CLARA: Classifying and Disambiguating User Commands for Reliable Interactive Robotic Agents
Jeongeun Park, Seungwon Lim, Joonhyung Lee, Sangbeom Park, Minsuk Chang, Youngjae Yu, Sungjoon Choi
TL;DR
CLARA addresses the reliability gap in interpreting natural-language commands for interactive robots by quantifying LLM uncertainty and incorporating robotic situational awareness. It introduces context-sampling and uncertainty-aware prompting to distinguish certain from uncertain commands, followed by a zero-shot feasibility check that splits uncertain commands into ambiguous or infeasible; ambiguous commands are disambiguated through user questions.
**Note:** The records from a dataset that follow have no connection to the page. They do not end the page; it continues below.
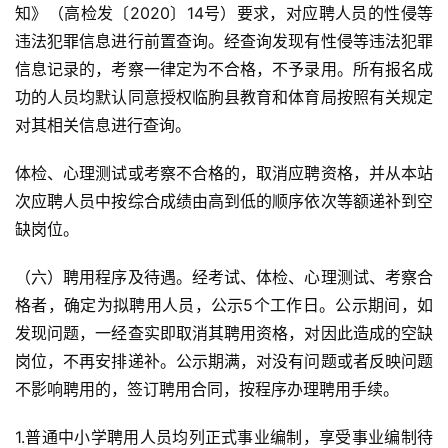
知》（高检发〔2020〕14号）要求，对应聘人员的性侵等
违法犯罪信息进行前置查询。经查询发现有性侵等违法犯罪
信息记录的，考察一律定为不合格，不予录用。所有报名成
功的人员均默认同意授权临朐县教育和体育局按照有关规定
对其相关信息进行查询。
体检、心理测试或考察不合格的，取消应聘资格，并从本站
次应聘人员中按综合成绩由高到低的顺序依次等额递补到空
缺岗位。
（六）聘用程序及待遇。经考试、体检、心理测试、考察合
格者，确定为拟聘用人员，公示5个工作日。公示期间，如
发现问题，一经查实即取消其聘用资格，对因此造成的空缺
岗位，不再安排递补。公示期满，对没有问题或者反映问题
不影响聘用的，签订聘用合同，按程序办理聘用手续。
1.普通中小学聘用人员均列正式事业编制，享受事业编制待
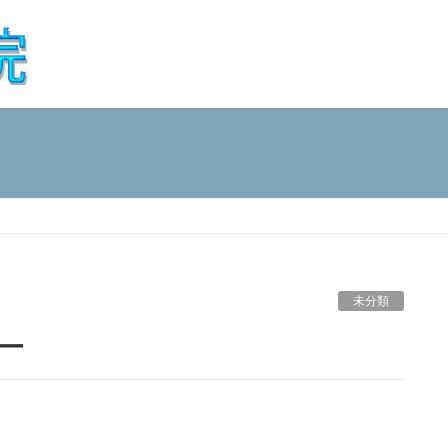
未分類
ー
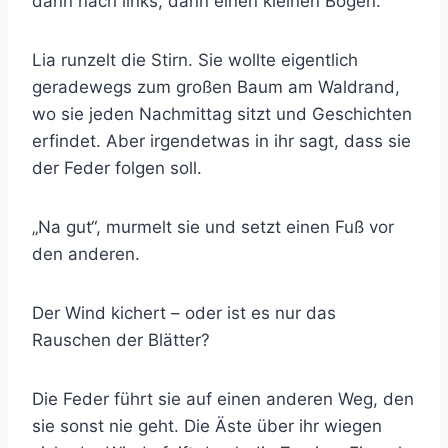
dann nach links, dann einen kleinen Bogen.
Lia runzelt die Stirn. Sie wollte eigentlich
geradewegs zum großen Baum am Waldrand,
wo sie jeden Nachmittag sitzt und Geschichten
erfindet. Aber irgendetwas in ihr sagt, dass sie
der Feder folgen soll.
„Na gut“, murmelt sie und setzt einen Fuß vor
den anderen.
Der Wind kichert – oder ist es nur das
Rauschen der Blätter?
Die Feder führt sie auf einen anderen Weg, den
sie sonst nie geht. Die Äste über ihr wiegen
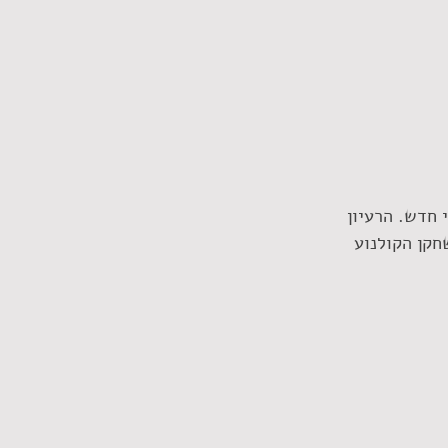
 חדש. הרעיון 
חקן הקולנוע 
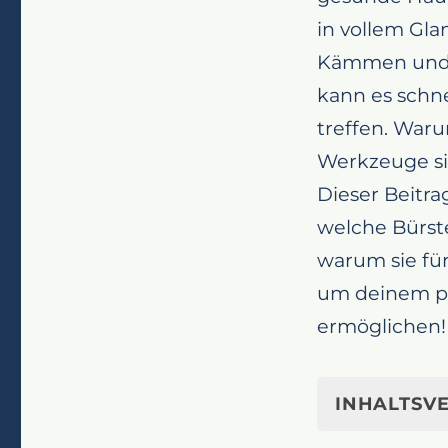
in vollem Gla
Kämmen und 
kann es schne
treffen. Waru
Werkzeuge sin
Dieser Beitrag
welche Bürste
warum sie für
um deinem pe
ermöglichen!
INHALTSVE
Die ultimativ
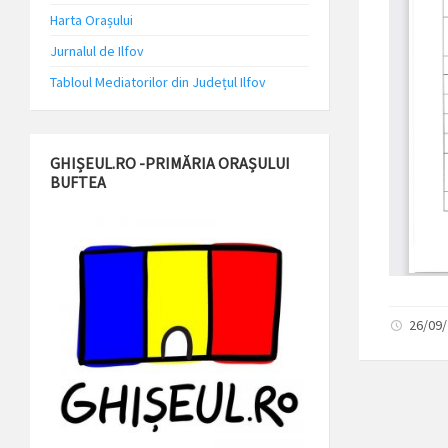
Harta Orașului
Jurnalul de Ilfov
Tabloul Mediatorilor din Județul Ilfov
GHIȘEUL.RO -PRIMĂRIA ORAȘULUI
BUFTEA
26/09/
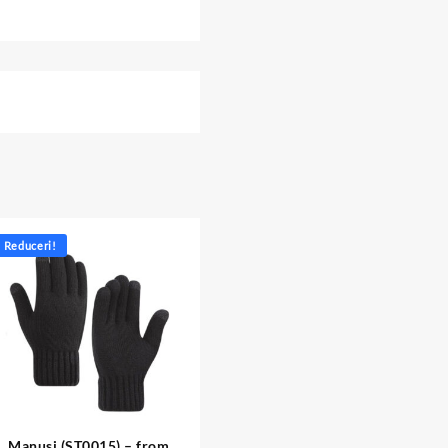
Reduceri!
Manusi (ST0015) – from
The SaGC dataset provides scene-grounded labels for evaluating situation-aware uncertainty across multiple robot types and tasks. Across SaGC, tabletop pick-and-place, and real-world handover experiments, CLARA improves uncertainty quantification and command classification accuracy, reducing malfunction risk and enhancing human-robot interaction in practical settings.
Abstract
In this paper, we focus on inferring whether the given user command is clear, ambiguous, or infeasible in the context of interactive robotic agents utilizing large language models (LLMs). To tackle this problem, we first present an uncertainty estimation method for LLMs to classify whether the command is certain (i.e., clear) or not (i.e., ambiguous or infeasible). Once the command is classified as uncertain, we further distinguish it between ambiguous or infeasible commands leveraging LLMs with situational aware context in a zero-shot manner. For ambiguous commands, we disambiguate the command by interacting with users via question generation with LLMs. We believe that proper recognition of the given commands could lead to a decrease in malfunction and undesired actions of the robot, enhancing the reliability of interactive robot agents. We present a dataset for robotic situational awareness, consisting pair of high-level commands, scene descriptions, and labels of command type (i.e., clear, ambiguous, or infeasible). We validate the proposed method on the collected dataset, pick-and-place tabletop simulation. Finally, we demonstrate the proposed approach in real-world human-robot interaction experiments, i.e., handover scenarios.